** EXERCISE MATERIALS **
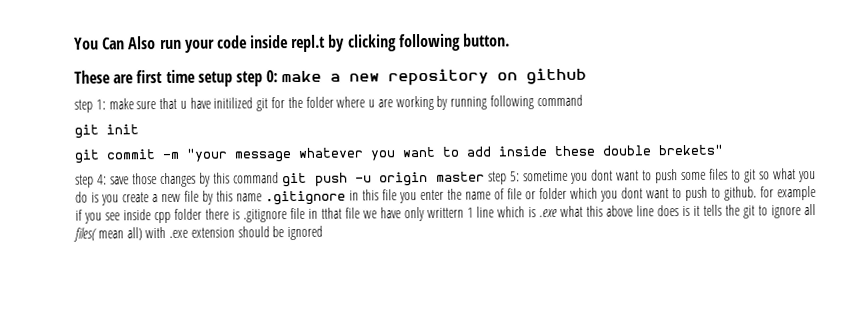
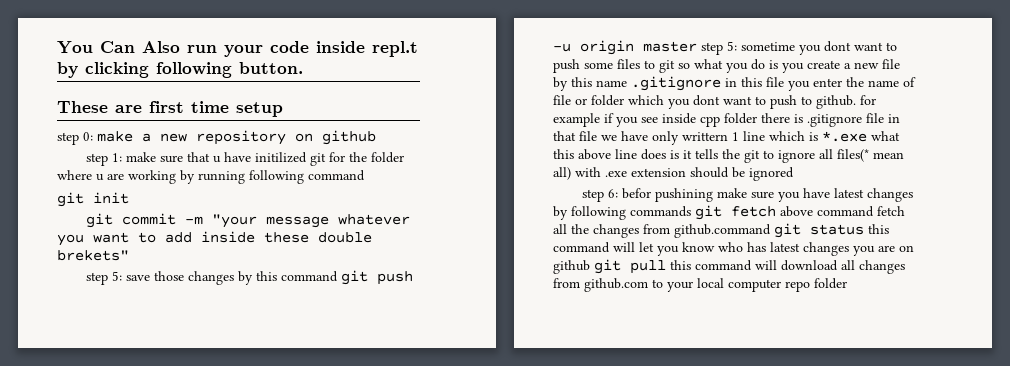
(233, 79) none -> (283, 109) //
[97,174,108,185] 4: -> [112,271,123,281] 5:
[320,207,342,219] tthat -> [553,131,576,141] that
[539,208,559,218] .exe -> [822,131,867,142] *.exe
[73,227,97,242] files( -> [837,149,869,162] files(*
(324, 233) none -> [582,188,914,202] [553,205,905,220] [553,223,889,238] [553,242,914,256] [553,259,905,274] [553,278,847,292] // step 6: befor pushining make sure you have latest changes by following commands git fetch above command fetch all the changes from github.command git status this command will let you know who has latest changes you are on github git pull this command will download all changes from github.com to your local computer repo folder

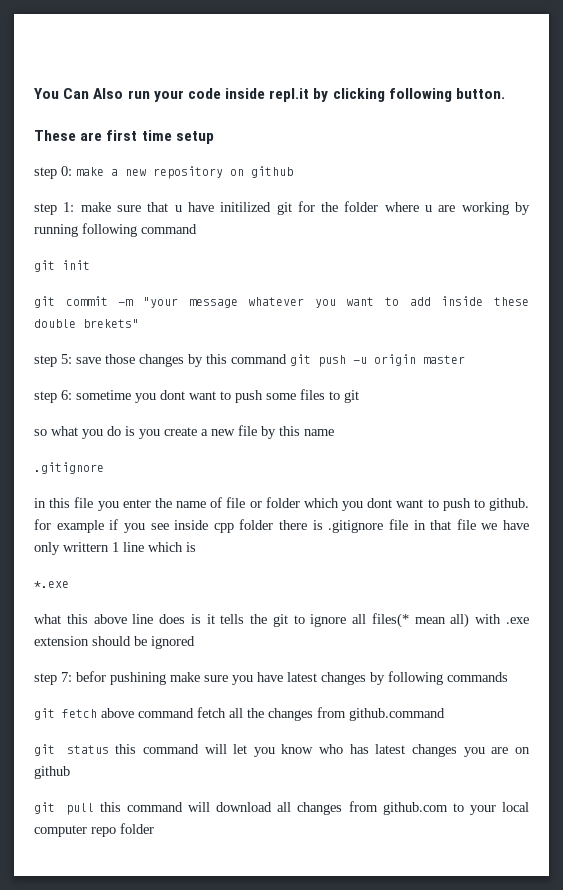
[372,41,418,57] repl.t -> [269,88,310,102] repl.it
[701,41,737,55] step 5: -> [34,390,72,403] // step 6:
(675, 66) none -> (359, 396) //
[631,76,721,91] .gitignore -> [34,462,104,474] // .gitignore //
(818, 136) none -> (196, 547) //
(867, 136) none -> (69, 584) //
[608,189,619,198] 6: -> [61,672,72,682] 7:
(691, 211) none -> (508, 677) //
(771, 231) none -> (445, 714) //
(590, 267) none -> (70, 772) //

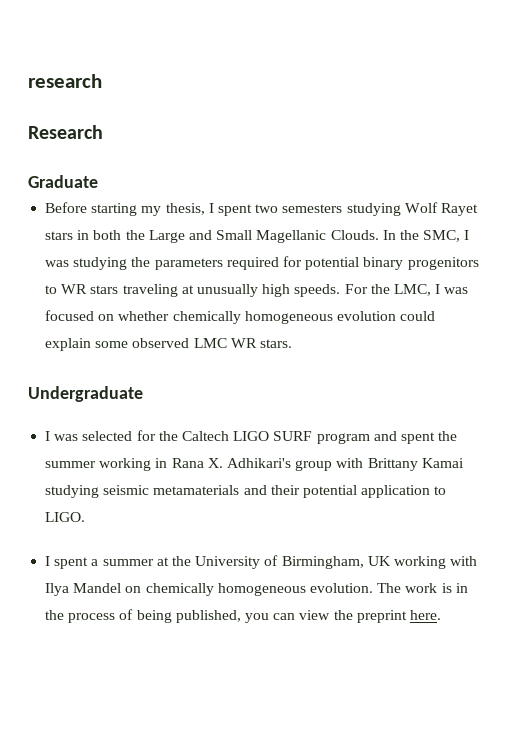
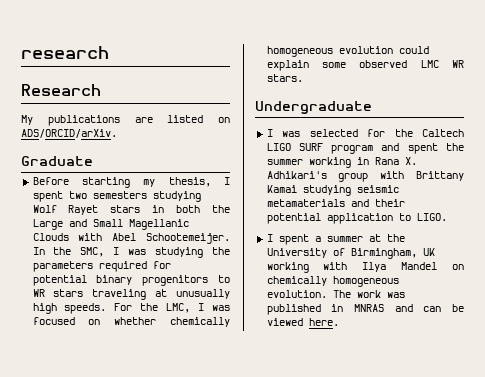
(103, 132) none -> [21,115,230,126] [21,129,117,138] // My publications are listed on ADS/ORCID/arXiv.
[330,230,379,240] Clouds. -> [32,233,230,244] Clouds with Abel Schootemeijer.
[441,583,468,593] [45,609,407,623] is in the process of being published, you can view the preprint -> [386,292,405,298] [266,304,464,315] [266,318,303,326] was published in MNRAS and can be viewed

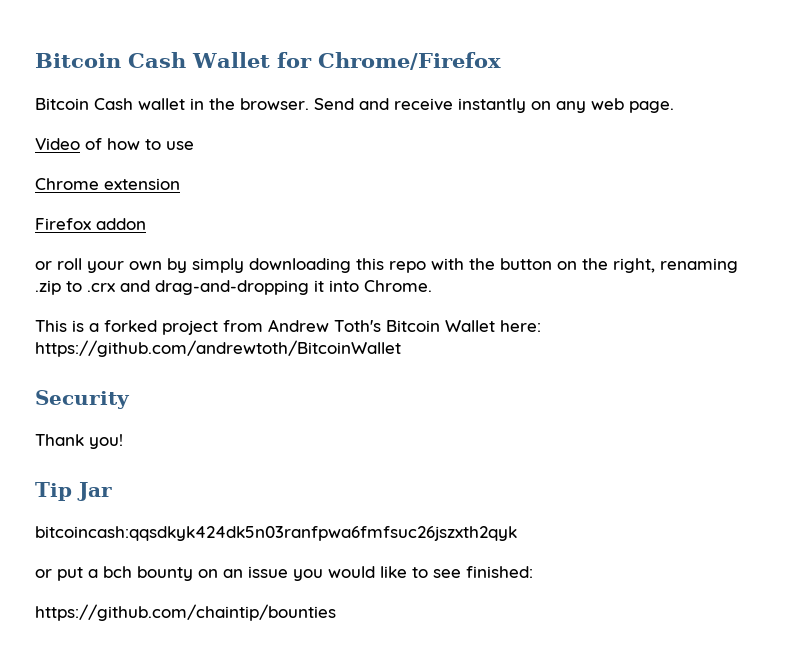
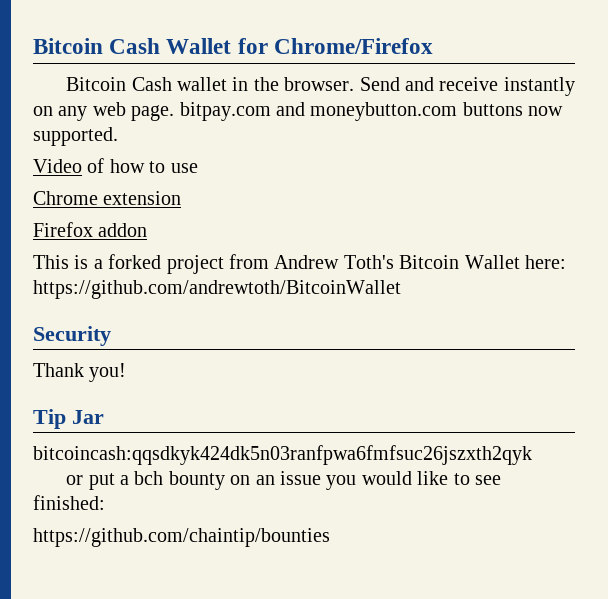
(674, 107) none -> [179,102,564,121] [33,127,118,146] bitpay.com and moneybutton.com buttons now supported.
[35,258,738,273] [35,280,432,295] // or roll your own by simply downloading this repo with the button on the right, renaming .zip to .crx and drag-and-dropping it into Chrome. -> (148, 230) none

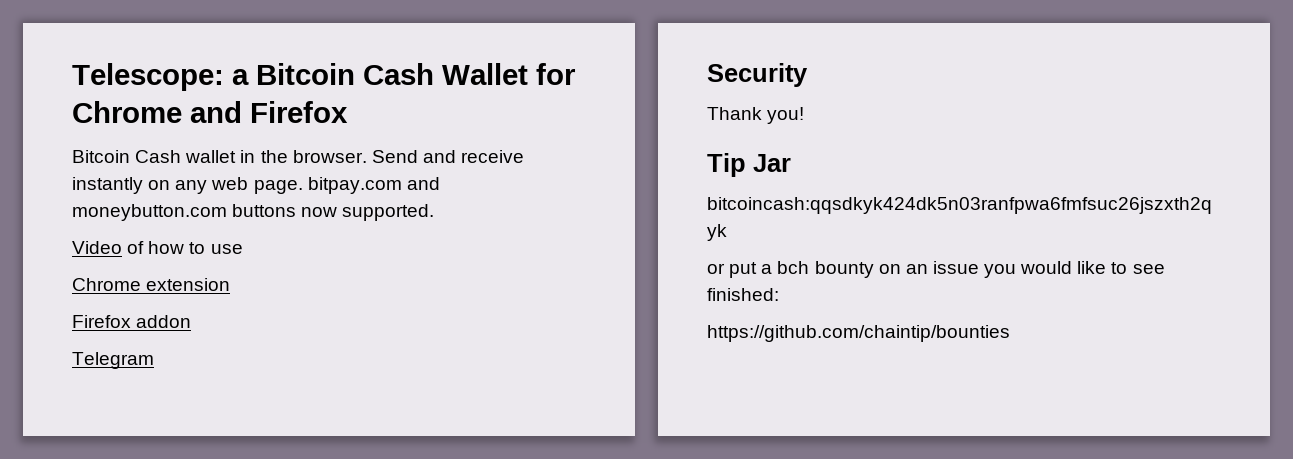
(33, 46) none -> [72,63,249,91] Telescope: a
[273,38,433,54] Chrome/Firefox -> [72,101,348,123] Chrome and Firefox
[33,254,566,274] [33,280,401,299] This is a forked project from Andrew Toth's Bitcoin Wallet here: https://github.com/andrewtoth/BitcoinWallet -> [72,352,154,369] Telegram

** WORK TO BE COMPLETED **
Take the data above and set it down exactly, images excluded.

** COMPLETED EXERCISE **
(233, 79) none -> (283, 109) //
[97,174,108,185] 4: -> [112,271,123,281] 5:
[320,207,342,219] tthat -> [553,131,576,141] that
[539,208,559,218] .exe -> [822,131,867,142] *.exe
[73,227,97,242] files( -> [837,149,869,162] files(*
(324, 233) none -> [582,188,914,202] [553,205,905,220] [553,223,889,238] [553,242,914,256] [553,259,905,274] [553,278,847,292] // step 6: befor pushining make sure you have latest changes by following commands git fetch above command fetch all the changes from github.command git status this command will let you know who has latest changes you are on github git pull this command will download all changes from github.com to your local computer repo folder

[372,41,418,57] repl.t -> [269,88,310,102] repl.it
[701,41,737,55] step 5: -> [34,390,72,403] // step 6:
(675, 66) none -> (359, 396) //
[631,76,721,91] .gitignore -> [34,462,104,474] // .gitignore //
(818, 136) none -> (196, 547) //
(867, 136) none -> (69, 584) //
[608,189,619,198] 6: -> [61,672,72,682] 7:
(691, 211) none -> (508, 677) //
(771, 231) none -> (445, 714) //
(590, 267) none -> (70, 772) //

(103, 132) none -> [21,115,230,126] [21,129,117,138] // My publications are listed on ADS/ORCID/arXiv.
[330,230,379,240] Clouds. -> [32,233,230,244] Clouds with Abel Schootemeijer.
[441,583,468,593] [45,609,407,623] is in the process of being published, you can view the preprint -> [386,292,405,298] [266,304,464,315] [266,318,303,326] was published in MNRAS and can be viewed

(674, 107) none -> [179,102,564,121] [33,127,118,146] bitpay.com and moneybutton.com buttons now supported.
[35,258,738,273] [35,280,432,295] // or roll your own by simply downloading this repo with the button on the right, renaming .zip to .crx and drag-and-dropping it into Chrome. -> (148, 230) none

(33, 46) none -> [72,63,249,91] Telescope: a
[273,38,433,54] Chrome/Firefox -> [72,101,348,123] Chrome and Firefox
[33,254,566,274] [33,280,401,299] This is a forked project from Andrew Toth's Bitcoin Wallet here: https://github.com/andrewtoth/BitcoinWallet -> [72,352,154,369] Telegram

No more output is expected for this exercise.